Варвара Шебеко привезла Катеньку в «Бабигон» к вечеру, чтобы остаться здесь ночевать. Она уложила её в постель в одной из комнат, а сама удалилась в соседнюю комнату. Александр пришёл в «Бабигон» поздним вечером В целях конспирации он шёл пешком из Петергофа один, без обычного сопровождения.
Впоследствии Екатерина Михайловна, светлейшая княгиня Юрьевская, вспоминала, что во время этой встречи она так сильно волновалась, что её просто трясло, и она была близка к обмороку. Но как ни странно, Александр Николаевич, мужчина с огромным опытом общения с женщинами, волновался не меньше, чем она.
При расставании, вспоминала она, император дал ей клятвенное обещание: «Я не свободен сейчас, но при первой же возможности я женюсь на тебе, ибо отныне и навеки я перед Богом считаю тебя своею женой».
С этого дня и Екатерина считала себя женой Александра Николаевича, Императора Всероссийского. Их встречи в «Бабигоне» стали почти ежедневными, а когда наступила осень, пошли дожди и Императорский двор переехал в Петербург, они стали встречаться в Зимнем дворце, в бывших кабинетных комнатах императора Николая I на первом этаже, соединённых потайной лестницей с покоями Александра II и имевших отдельный вход со стороны площади. Довольно длительное время об этом их укромном гнёздышке никто не догадывался. Но разве можно было обмануть двор? Вскоре все придворные были в курсе нового романа императора. Но отнеслись к этому событию спокойно, потому что считали, что этот роман, как и все предыдущие, скоро окончится. «Даже самые приближенные к императору лица, — писала фрейлина Высочайшего двора Александра Толстая, — не предполагали серьезного оборота дела Напротив, все были весьма далеки от подозрения, что он способен на настоящую любовную интригу, роман, зревший в тайне. Видели лишь происходившее на глазах — прогулки с частыми, как бы случайными встречами, переглядывания в театральных ложах и т. д. и т. п. Говорили, что княжна преследует императора, но никто пока не знал, что они видятся не только на публике, но и в других местах — между прочим, и у её брата князя Михаила, женатого на итальянке». О таких встречах на публике вспоминал и великий князь Александр Михайлович в «Книге воспоминаний»: «Где я видел княгиню Юрьевскую? — спрашивал я себя, прислушиваясь к разговору родителей. И в моем воспоминании воскресла картина придворного бала в один из прошлых наших приездов в С.-Петербург.
Громадные залы Зимнего дворца были украшены орхидеями и другими тропическими растениями, привезенными из императорских оранжерей. Бесконечные ряды пальм стояли на главной лестнице и вдоль стен галерей. Восемьсот служащих и рабочих две недели трудились над украшением дворца Придворные повара и кондитеры старались перещеголять один другого в изготовлении яств и напитков. ‹…› Высочайший выход открыл бал. Государь шел в первой паре об руку с цесаревной Марией Фёдоровной (супругой наследника Александра Александровича), за ним следовали великие князья и великие княгини в порядке старшинства. Так как великих князей, чтобы составить пары, было недостаточно, младшие великие князья, как я, должны были идти в паре с придворными дамами. Моя дама была стара и помнила детство моего отца. Наша процессия не была, собственно говоря, танцем в совершенном значении этого слова. Это было торжественное шествие с несколькими камергерами впереди, которые возвещали наше прохождение через все залы Зимнего дворца. ‹…› Танцующие, сидящие и проходящие через одну из зал часто поднимали глаза на хоры, показывали на молодую, красивую даму и о чем-то перешептывались. Я заметил, что Государь часто смотрел на нее, ласково улыбаясь. Это и была княгиня Юрьевская».

Условие задания:
Дословно перепишите фрагмент исходного текста, приведённого выше: начните со слов «Варвара Шебеко привезла» и продолжайте вплоть до слов «без обычного сопровождения.».

Зафиксированные данные:

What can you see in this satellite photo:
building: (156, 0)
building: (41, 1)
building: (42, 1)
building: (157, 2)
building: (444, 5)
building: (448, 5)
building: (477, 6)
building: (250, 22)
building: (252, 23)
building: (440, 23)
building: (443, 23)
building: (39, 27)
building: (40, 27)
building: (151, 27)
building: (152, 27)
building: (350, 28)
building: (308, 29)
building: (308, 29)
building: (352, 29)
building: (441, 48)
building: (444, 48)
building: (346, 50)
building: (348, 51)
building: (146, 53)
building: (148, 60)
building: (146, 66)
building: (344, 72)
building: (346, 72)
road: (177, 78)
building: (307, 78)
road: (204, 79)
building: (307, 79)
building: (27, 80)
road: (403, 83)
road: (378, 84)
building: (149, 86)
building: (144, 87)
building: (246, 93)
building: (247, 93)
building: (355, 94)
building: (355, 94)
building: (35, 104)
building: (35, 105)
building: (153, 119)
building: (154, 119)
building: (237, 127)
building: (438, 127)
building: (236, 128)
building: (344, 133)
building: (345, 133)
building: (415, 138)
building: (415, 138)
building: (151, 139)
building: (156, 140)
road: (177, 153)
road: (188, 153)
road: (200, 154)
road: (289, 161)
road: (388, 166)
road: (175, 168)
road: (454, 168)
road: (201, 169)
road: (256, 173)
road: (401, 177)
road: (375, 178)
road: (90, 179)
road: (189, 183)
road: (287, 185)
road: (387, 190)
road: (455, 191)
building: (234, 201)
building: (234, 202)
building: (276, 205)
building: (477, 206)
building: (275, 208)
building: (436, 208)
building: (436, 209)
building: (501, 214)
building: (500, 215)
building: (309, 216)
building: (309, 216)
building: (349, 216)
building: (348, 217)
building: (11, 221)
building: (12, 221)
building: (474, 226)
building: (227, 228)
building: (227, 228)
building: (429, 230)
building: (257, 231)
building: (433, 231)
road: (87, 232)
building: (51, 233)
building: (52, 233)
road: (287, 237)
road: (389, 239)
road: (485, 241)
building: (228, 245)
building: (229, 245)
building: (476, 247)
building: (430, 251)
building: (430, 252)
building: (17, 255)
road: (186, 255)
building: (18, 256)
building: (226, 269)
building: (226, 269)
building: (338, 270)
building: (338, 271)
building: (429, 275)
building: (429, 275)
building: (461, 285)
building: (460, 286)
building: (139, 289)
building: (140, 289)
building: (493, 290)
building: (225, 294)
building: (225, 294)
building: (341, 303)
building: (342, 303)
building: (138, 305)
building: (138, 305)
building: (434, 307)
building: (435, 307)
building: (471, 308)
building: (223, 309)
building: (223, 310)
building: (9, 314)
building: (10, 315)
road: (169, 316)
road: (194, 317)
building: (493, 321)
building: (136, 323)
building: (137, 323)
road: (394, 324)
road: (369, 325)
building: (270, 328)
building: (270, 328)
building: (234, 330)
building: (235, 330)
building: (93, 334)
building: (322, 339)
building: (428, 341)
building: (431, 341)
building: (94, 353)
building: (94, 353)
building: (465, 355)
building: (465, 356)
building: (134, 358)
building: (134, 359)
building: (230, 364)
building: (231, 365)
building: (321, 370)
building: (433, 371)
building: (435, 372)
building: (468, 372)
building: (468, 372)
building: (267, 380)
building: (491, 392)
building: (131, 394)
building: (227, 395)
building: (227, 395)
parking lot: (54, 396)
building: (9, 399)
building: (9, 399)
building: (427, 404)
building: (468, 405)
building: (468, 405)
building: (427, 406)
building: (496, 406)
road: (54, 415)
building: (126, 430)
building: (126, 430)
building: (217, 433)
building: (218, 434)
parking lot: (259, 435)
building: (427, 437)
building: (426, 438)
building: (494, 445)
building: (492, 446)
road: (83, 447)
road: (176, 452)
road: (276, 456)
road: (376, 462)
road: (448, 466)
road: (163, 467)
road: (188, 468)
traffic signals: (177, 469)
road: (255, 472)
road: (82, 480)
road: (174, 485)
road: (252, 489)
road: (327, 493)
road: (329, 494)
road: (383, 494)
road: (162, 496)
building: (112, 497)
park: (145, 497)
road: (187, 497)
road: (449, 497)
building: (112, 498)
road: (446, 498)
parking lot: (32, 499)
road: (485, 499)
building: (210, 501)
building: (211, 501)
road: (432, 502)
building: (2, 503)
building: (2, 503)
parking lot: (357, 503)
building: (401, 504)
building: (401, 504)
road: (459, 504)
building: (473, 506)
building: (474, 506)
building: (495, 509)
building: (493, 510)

Результат выполнения:
Варвара Шебеко привезла Катеньку в «Бабигон» к вечеру, чтобы остаться здесь ночевать. Она уложила её в постель в одной из комнат, а сама удалилась в соседнюю комнату. Александр пришёл в «Бабигон» поздним вечером В целях конспирации он шёл пешком из Петергофа один, без обычного сопровождения.